• **What to do**: All of the data below is to be repeated exactly, except for the pictures.

Top of Given data

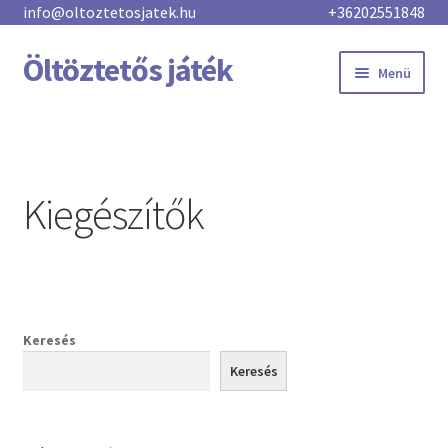
info@oltoztetosjatek.hu
+36202551848
Öltöztetős játék
Menü
Főoldal
Új kollekció
Kiegészítők
Üzlet
Kategóriák
Töltsd le
Keresés
Keresés
Kosár
Pénztár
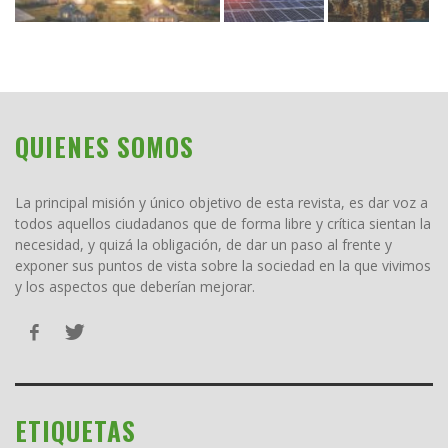
QUIENES SOMOS
La principal misión y único objetivo de esta revista, es dar voz a
todos aquellos ciudadanos que de forma libre y crítica sientan la
necesidad, y quizá la obligación, de dar un paso al frente y
exponer sus puntos de vista sobre la sociedad en la que vivimos
y los aspectos que deberían mejorar.
ETIQUETAS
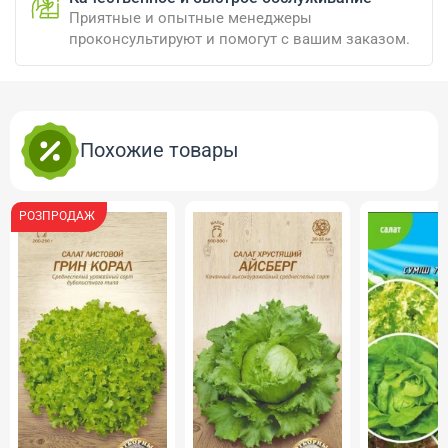
Приятные и опытные менеджеры
проконсультируют и помогут с вашим заказом.
Похожие товары
РОЗПРОДАЖ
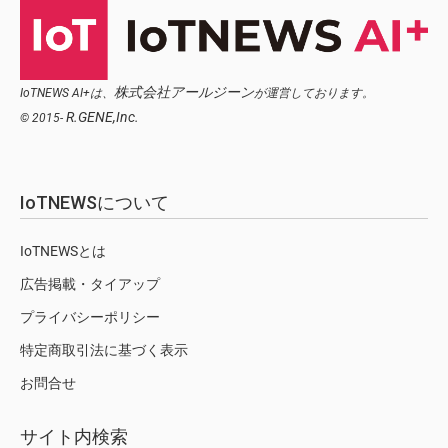
株式会社アールジーン
IoTNEWS AI+は、
が運営しております。
R.GENE,Inc.
© 2015-
IoTNEWSについて
IoTNEWSとは
広告掲載・タイアップ
プライバシーポリシー
特定商取引法に基づく表示
お問合せ
サイト内検索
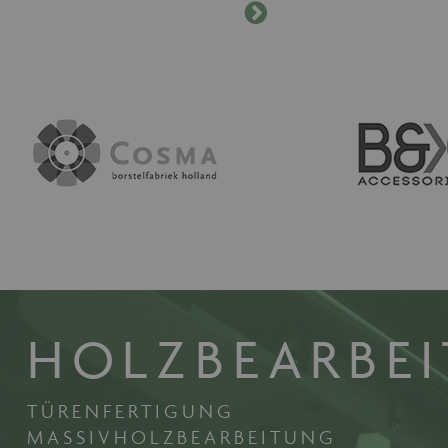
HOLZBEARBE
TÜRENFERTIGUNG
MASSIVHOLZBEARBEITUNG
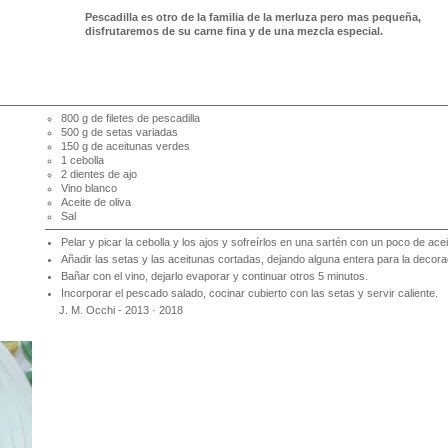
Pescadilla es otro de la familia de la merluza pero mas pequeña,
disfrutaremos de su carne fina y de una mezcla especial.
800 g de filetes de pescadilla
500 g de setas variadas
150 g de aceitunas verdes
1 cebolla
2 dientes de ajo
Vino blanco
Aceite de oliva
Sal
Pelar y picar la cebolla y los ajos y sofreírlos en una sartén con un poco de ace
Añadir las setas y las aceitunas cortadas, dejando alguna entera para la decor
Bañar con el vino, dejarlo evaporar y continuar otros 5 minutos.
Incorporar el pescado salado, cocinar cubierto con las setas y servir caliente.
J. M. Occhi - 2013 · 2018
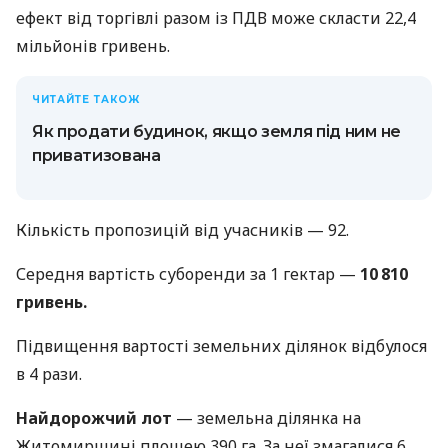
ефект від торгівлі разом із ПДВ може скласти 22,4
мільйонів гривень.
ЧИТАЙТЕ ТАКОЖ
Як продати будинок, якщо земля під ним не
приватизована
Кількість пропозицій від учасників — 92.
Середня вартість суборенди за 1 гектар —
10 810
гривень.
Підвищення вартості земельних ділянок відбулося
в 4 рази.
Найдорожчий лот
— земельна ділянка на
Житомирщині площею 390 га. За неї змагалися 6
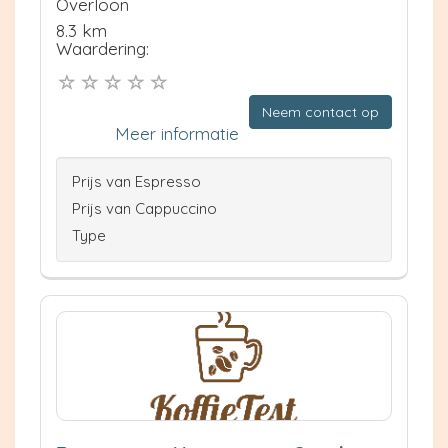
Overloon
8.3 km
Waardering:
Neem contact op
Meer informatie
Prijs van Espresso
Prijs van Cappuccino
Type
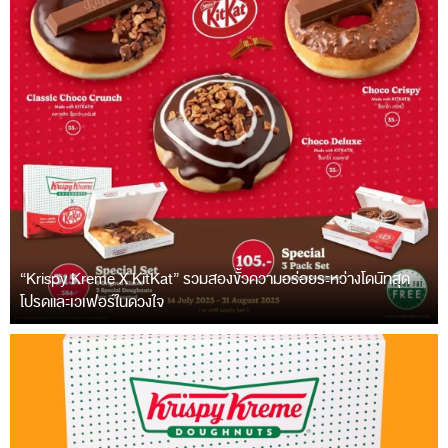
“Krispy Kreme X KitKat” รวมสองขั้วความอร่อยระหว่างโดนัทสุด
โปรดและเวเฟอร์ในดวงใจ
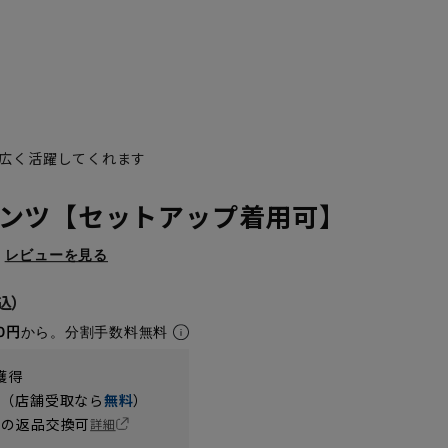
広く活躍してくれます
ンツ【セットアップ着用可】
レビューを見る
0円
から。分割手数料無料
獲得
円（店舗受取なら
無料
）
の返品交換可
詳細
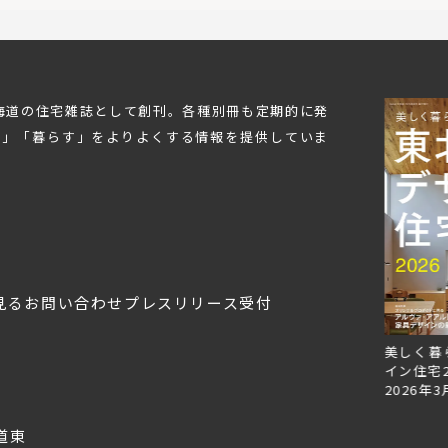
北海道の住宅雑誌として創刊。各種別冊も定期的に発
む」「暮らす」をよりよくする情報を提供していま
見る
お問い合わせ
プレスリリース受付
Replan北海道VOL.152
美しく暮らす 東北のデザ
Replan
2026年3月28日
イン住宅2026
2026年
2026年3月11日
道東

Bottom of Given data

• **The answer**:
info@oltoztetosjatek.hu
+36202551848
Öltöztetős játék
Menü
Főoldal
Új kollekció
Kiegészítők
Üzlet
Kategóriák
Töltsd le
Keresés
Keresés
Kosár
Pénztár
QUIENES SOMOS
La principal misión y único objetivo de esta revista, es dar voz a
todos aquellos ciudadanos que de forma libre y crítica sientan la
necesidad, y quizá la obligación, de dar un paso al frente y
exponer sus puntos de vista sobre la sociedad en la que vivimos
y los aspectos que deberían mejorar.
ETIQUETAS
Приятные и опытные менеджеры
проконсультируют и помогут с вашим заказом.
Похожие товары
РОЗПРОДАЖ
株式会社アールジーン
IoTNEWS AI+は、
が運営しております。
R.GENE,Inc.
© 2015-
IoTNEWSについて
IoTNEWSとは
広告掲載・タイアップ
プライバシーポリシー
特定商取引法に基づく表示
お問合せ
サイト内検索
HOLZBEARBE
TÜRENFERTIGUNG
MASSIVHOLZBEARBEITUNG
Pescadilla es otro de la familia de la merluza pero mas pequeña,
disfrutaremos de su carne fina y de una mezcla especial.
800 g de filetes de pescadilla
500 g de setas variadas
150 g de aceitunas verdes
1 cebolla
2 dientes de ajo
Vino blanco
Aceite de oliva
Sal
Pelar y picar la cebolla y los ajos y sofreírlos en una sartén con un poco de ace
Añadir las setas y las aceitunas cortadas, dejando alguna entera para la decor
Bañar con el vino, dejarlo evaporar y continuar otros 5 minutos.
Incorporar el pescado salado, cocinar cubierto con las setas y servir caliente.
J. M. Occhi - 2013 · 2018
ефект від торгівлі разом із ПДВ може скласти 22,4
мільйонів гривень.
ЧИТАЙТЕ ТАКОЖ
Як продати будинок, якщо земля під ним не
приватизована
Кількість пропозицій від учасників — 92.
Середня вартість суборенди за 1 гектар —
10 810
гривень.
Підвищення вартості земельних ділянок відбулося
в 4 рази.
Найдорожчий лот
— земельна ділянка на
Житомирщині площею 390 га. За неї змагалися 6
Overloon
8.3 km
Waardering:
Neem contact op
Meer informatie
Prijs van Espresso
Prijs van Cappuccino
Type
“Krispy Kreme X KitKat” รวมสองขั้วความอร่อยระหว่างโดนัทสุด
โปรดและเวเฟอร์ในดวงใจ
広く活躍してくれます
ンツ【セットアップ着用可】
レビューを見る
0円
から。分割手数料無料
獲得
円（店舗受取なら
無料
）
の返品交換可
詳細
北海道の住宅雑誌として創刊。各種別冊も定期的に発
む」「暮らす」をよりよくする情報を提供していま
見る
お問い合わせ
プレスリリース受付
Replan北海道VOL.152
美しく暮らす 東北のデザ
Replan
2026年3月28日
イン住宅2026
2026年
2026年3月11日
道東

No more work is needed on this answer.